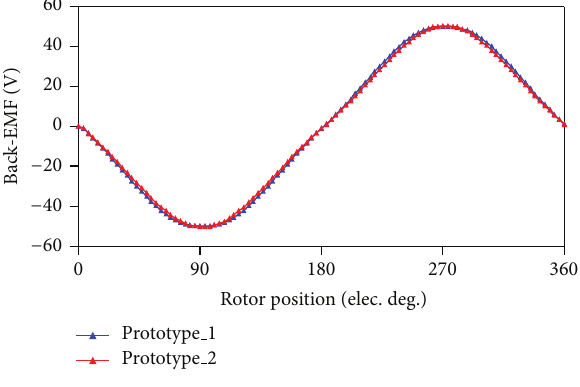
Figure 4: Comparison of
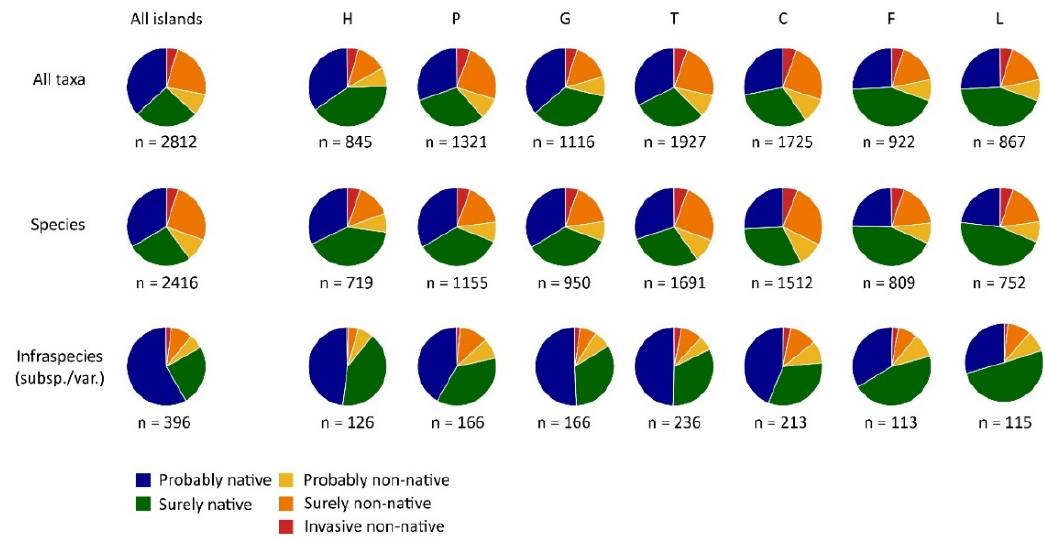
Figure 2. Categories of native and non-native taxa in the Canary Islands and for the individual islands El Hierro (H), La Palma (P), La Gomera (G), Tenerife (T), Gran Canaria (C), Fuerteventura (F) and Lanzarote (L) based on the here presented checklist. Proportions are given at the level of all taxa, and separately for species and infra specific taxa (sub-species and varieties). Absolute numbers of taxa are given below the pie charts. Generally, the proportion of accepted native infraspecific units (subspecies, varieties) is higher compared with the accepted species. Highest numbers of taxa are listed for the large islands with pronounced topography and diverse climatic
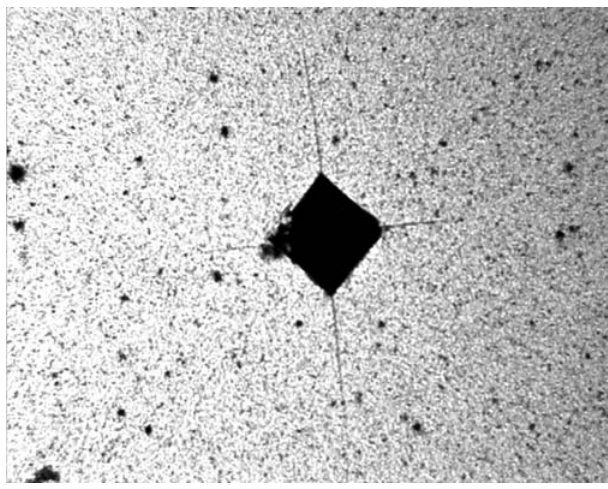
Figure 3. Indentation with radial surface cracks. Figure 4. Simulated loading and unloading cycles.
════
Problem description: The data is to be returned exactly as it stands, pictures aside.

Solved problem:
Figure 4: Comparison of
Figure 2. Categories of native and non-native taxa in the Canary Islands and for the individual islands El Hierro (H), La Palma (P), La Gomera (G), Tenerife (T), Gran Canaria (C), Fuerteventura (F) and Lanzarote (L) based on the here presented checklist. Proportions are given at the level of all taxa, and separately for species and infra specific taxa (sub-species and varieties). Absolute numbers of taxa are given below the pie charts. Generally, the proportion of accepted native infraspecific units (subspecies, varieties) is higher compared with the accepted species. Highest numbers of taxa are listed for the large islands with pronounced topography and diverse climatic
Figure 3. Indentation with radial surface cracks. Figure 4. Simulated loading and unloading cycles.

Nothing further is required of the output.